§ PROBLEM
Look through the records below for the line with "2. Using your". Return that line and each one after it up to and including the line with "3. Allowing authorized", exactly.
*****
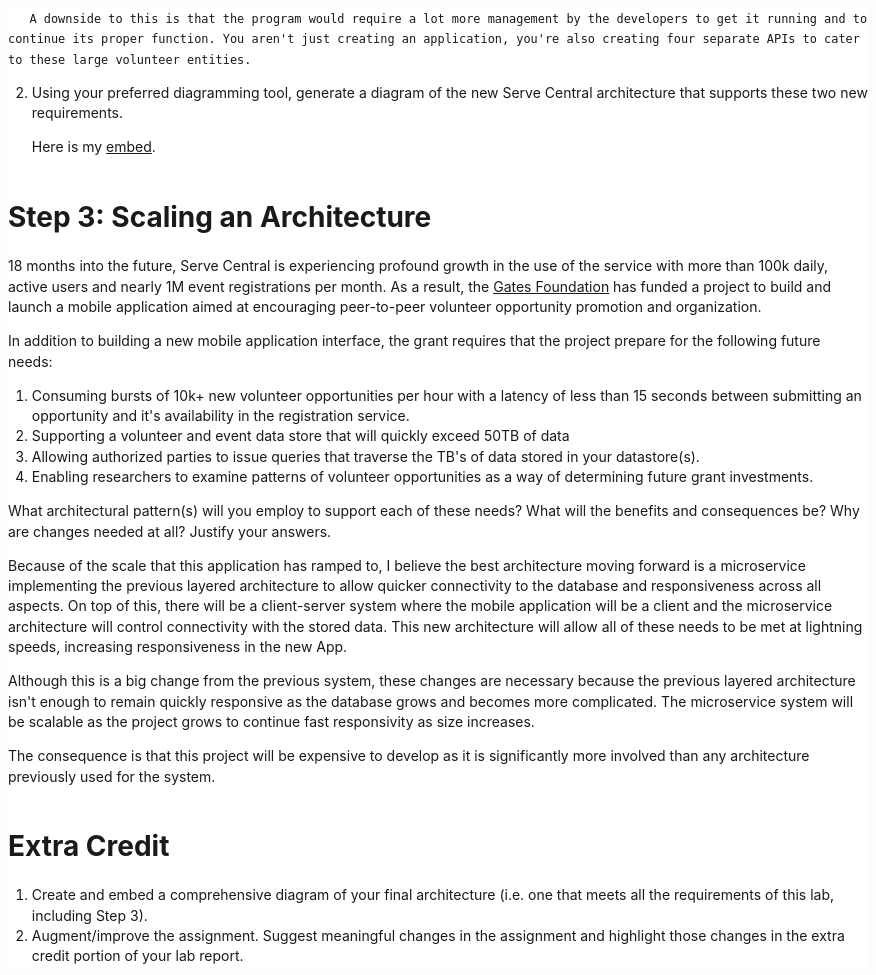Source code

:       ​	A downside to this is that the program would require a lot more management by the developers to get it running and to continue its proper function. You aren't just creating an application, you're also creating four separate APIs to cater to these large volunteer entities.

2. Using your preferred diagramming tool, generate a diagram of the new Serve Central architecture that supports these two new requirements.

   Here is my [embed](https://docs.google.com/document/d/1aKoTaFkicKXW-AZre2hjOuD5HYyxu9ov8vi-r58MsQM/edit?usp=sharing).

# Step 3: Scaling an Architecture
18 months into the future, Serve Central is experiencing profound growth in the use of the service with more than 100k daily, active users and nearly 1M event registrations per month. As a result, the [Gates Foundation](https://www.gatesfoundation.org/) has funded a project to build and launch a mobile application aimed at encouraging peer-to-peer volunteer opportunity promotion and organization. 

In addition to building a new mobile application interface, the grant requires that the project prepare for the following future needs:

1. Consuming bursts of 10k+ new volunteer opportunities per hour with a latency of less than 15 seconds between submitting an opportunity and it's availability in the registration service.
2. Supporting a volunteer and event data store that will quickly exceed 50TB of data
3. Allowing authorized parties to issue queries that traverse the TB's of data stored in your datastore(s).
4. Enabling researchers to examine patterns of volunteer opportunities as a way of determining future grant investments.

What architectural pattern(s) will you employ to support each of these needs? What will the benefits and consequences be? Why are changes needed at all? Justify your answers.

Because of the scale that this application has ramped to, I believe the best architecture moving forward is a microservice implementing the previous layered architecture to allow quicker connectivity to the database and responsiveness across all aspects. On top of this, there will be a client-server system where the mobile application will be a client and the microservice architecture will control connectivity with the stored data. This new architecture will allow all of these needs to be met at lightning speeds, increasing responsiveness in the new App. 

Although this is a big change from the previous system, these changes are necessary because the previous layered architecture isn't enough to remain quickly responsive as the database grows and becomes more complicated. The microservice system will be scalable as the project grows to continue fast responsivity as size increases.

The consequence is that this project will be expensive to develop as it is significantly more involved than any architecture previously used for the system.  

# Extra Credit
1. Create and embed a comprehensive diagram of your final architecture (i.e. one that meets all the requirements of this lab, including Step 3).
2. Augment/improve the assignment. Suggest meaningful changes in the assignment and highlight those changes in the extra credit portion of your lab report.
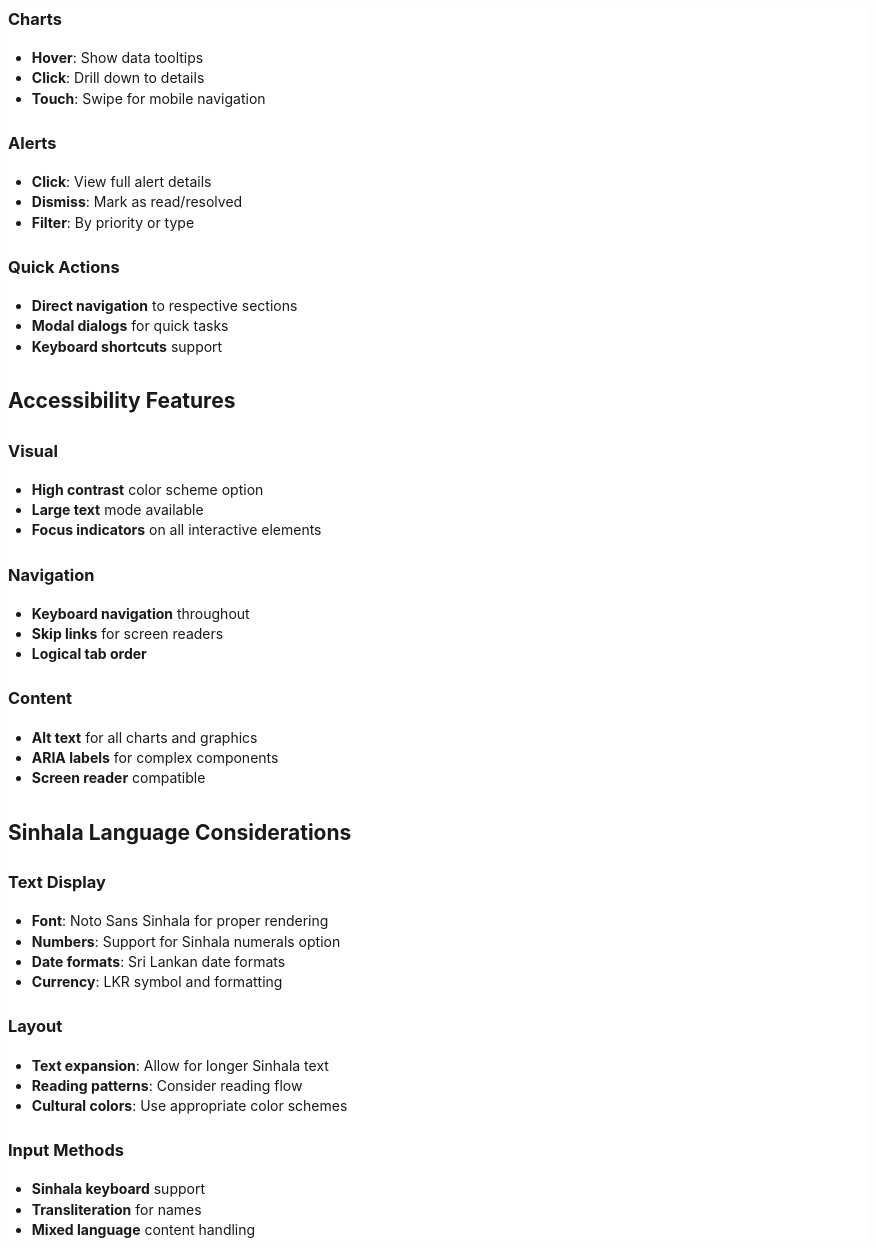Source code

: ### Charts
- **Hover**: Show data tooltips
- **Click**: Drill down to details
- **Touch**: Swipe for mobile navigation

### Alerts
- **Click**: View full alert details
- **Dismiss**: Mark as read/resolved
- **Filter**: By priority or type

### Quick Actions
- **Direct navigation** to respective sections
- **Modal dialogs** for quick tasks
- **Keyboard shortcuts** support

## Accessibility Features

### Visual
- **High contrast** color scheme option
- **Large text** mode available
- **Focus indicators** on all interactive elements

### Navigation
- **Keyboard navigation** throughout
- **Skip links** for screen readers
- **Logical tab order**

### Content
- **Alt text** for all charts and graphics
- **ARIA labels** for complex components
- **Screen reader** compatible

## Sinhala Language Considerations

### Text Display
- **Font**: Noto Sans Sinhala for proper rendering
- **Numbers**: Support for Sinhala numerals option
- **Date formats**: Sri Lankan date formats
- **Currency**: LKR symbol and formatting

### Layout
- **Text expansion**: Allow for longer Sinhala text
- **Reading patterns**: Consider reading flow
- **Cultural colors**: Use appropriate color schemes

### Input Methods
- **Sinhala keyboard** support
- **Transliteration** for names
- **Mixed language** content handling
*****
§ RESPONSE
2. Using your preferred diagramming tool, generate a diagram of the new Serve Central architecture that supports these two new requirements.

   Here is my [embed](https://docs.google.com/document/d/1aKoTaFkicKXW-AZre2hjOuD5HYyxu9ov8vi-r58MsQM/edit?usp=sharing).

# Step 3: Scaling an Architecture
18 months into the future, Serve Central is experiencing profound growth in the use of the service with more than 100k daily, active users and nearly 1M event registrations per month. As a result, the [Gates Foundation](https://www.gatesfoundation.org/) has funded a project to build and launch a mobile application aimed at encouraging peer-to-peer volunteer opportunity promotion and organization. 

In addition to building a new mobile application interface, the grant requires that the project prepare for the following future needs:

1. Consuming bursts of 10k+ new volunteer opportunities per hour with a latency of less than 15 seconds between submitting an opportunity and it's availability in the registration service.
2. Supporting a volunteer and event data store that will quickly exceed 50TB of data
3. Allowing authorized parties to issue queries that traverse the TB's of data stored in your datastore(s).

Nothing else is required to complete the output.